§ WHAT IS NEEDED
Pictures excluded, return the lines below from the first through the line holding "ring dip: (187, 331)".
+++ RECORDED INFORMATION
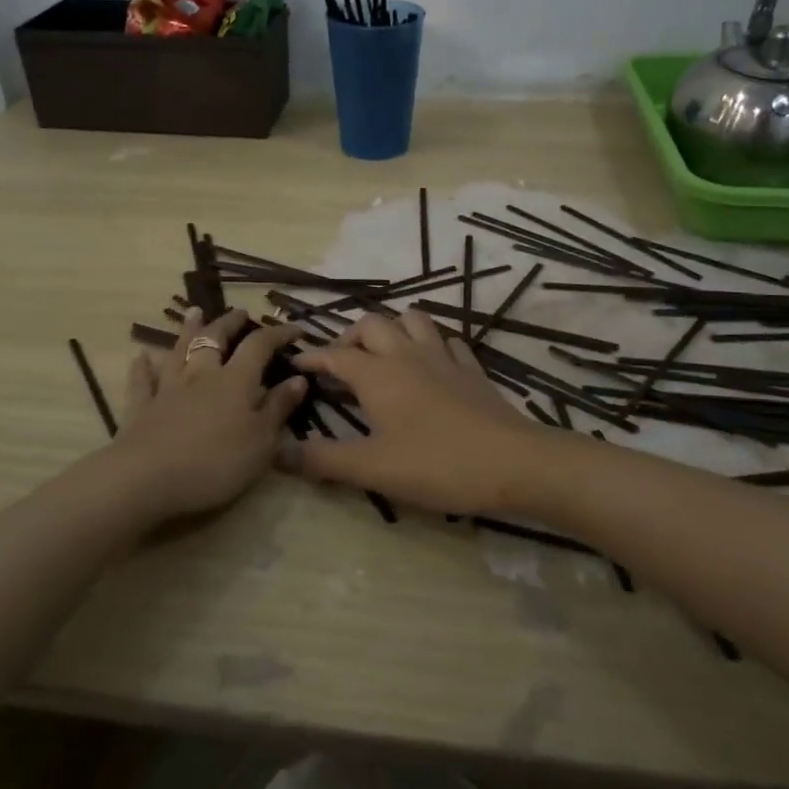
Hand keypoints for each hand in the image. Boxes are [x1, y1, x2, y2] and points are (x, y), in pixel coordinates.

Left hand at [107, 307, 306, 520]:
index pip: (259, 346)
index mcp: (235, 381)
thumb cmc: (216, 463)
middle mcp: (201, 376)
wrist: (148, 479)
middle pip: (214, 339)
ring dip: (187, 331)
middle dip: (229, 323)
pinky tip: (140, 357)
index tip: (296, 329)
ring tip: (194, 312)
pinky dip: (142, 367)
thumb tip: (298, 379)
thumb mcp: (261, 443)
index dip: (278, 333)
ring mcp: (167, 390)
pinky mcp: (141, 408)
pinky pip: (141, 381)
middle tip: (239, 312)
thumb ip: (278, 408)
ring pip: (178, 352)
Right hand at [282, 312, 556, 514]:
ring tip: (383, 354)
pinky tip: (431, 363)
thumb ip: (322, 460)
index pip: (335, 354)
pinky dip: (432, 344)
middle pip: (372, 325)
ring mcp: (443, 357)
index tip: (295, 362)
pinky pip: (448, 341)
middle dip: (350, 337)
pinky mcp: (472, 368)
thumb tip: (276, 452)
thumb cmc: (435, 464)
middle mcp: (406, 355)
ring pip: (413, 320)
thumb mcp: (371, 468)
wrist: (511, 463)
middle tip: (341, 362)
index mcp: (377, 375)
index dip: (312, 356)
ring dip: (392, 329)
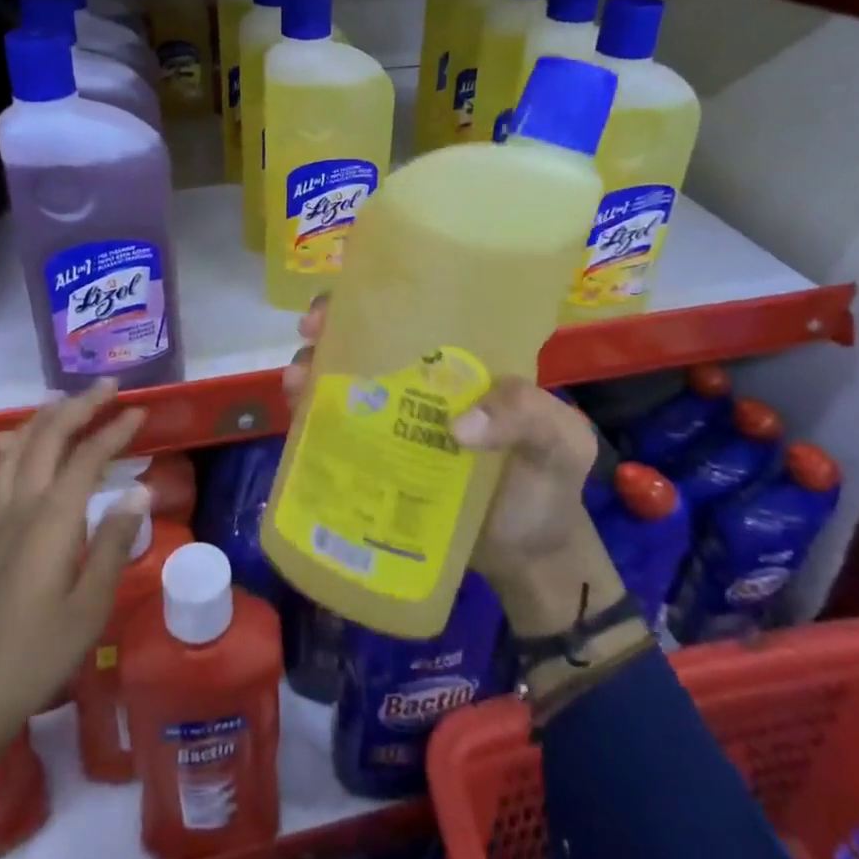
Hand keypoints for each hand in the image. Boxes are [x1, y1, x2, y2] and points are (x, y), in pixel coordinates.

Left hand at [0, 381, 150, 858]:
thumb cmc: (39, 655)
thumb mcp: (91, 606)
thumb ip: (115, 543)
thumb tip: (141, 492)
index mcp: (51, 520)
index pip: (87, 457)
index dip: (115, 430)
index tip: (140, 411)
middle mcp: (20, 506)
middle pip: (47, 437)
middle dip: (79, 406)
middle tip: (109, 387)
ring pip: (17, 447)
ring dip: (45, 418)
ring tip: (69, 402)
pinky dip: (12, 444)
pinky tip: (12, 442)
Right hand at [282, 297, 623, 637]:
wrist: (531, 558)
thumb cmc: (548, 486)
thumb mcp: (560, 442)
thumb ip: (530, 417)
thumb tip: (458, 427)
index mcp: (461, 362)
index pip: (414, 314)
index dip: (373, 300)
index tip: (344, 304)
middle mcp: (420, 384)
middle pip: (365, 343)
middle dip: (330, 331)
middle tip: (311, 338)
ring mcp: (394, 424)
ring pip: (343, 385)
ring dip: (312, 374)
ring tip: (298, 384)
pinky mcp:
++++++
§ WRITTEN RESPONSE
Hand keypoints for each hand in the image. Boxes are [x1, y1, x2, y2] and points are (x, y), in pixel coordinates.

Left hand at [107, 307, 306, 520]:
index pip: (259, 346)
index mcp: (235, 381)
thumb cmc: (216, 463)
middle mcp: (201, 376)
wrist: (148, 479)
middle pip: (214, 339)
ring dip: (187, 331)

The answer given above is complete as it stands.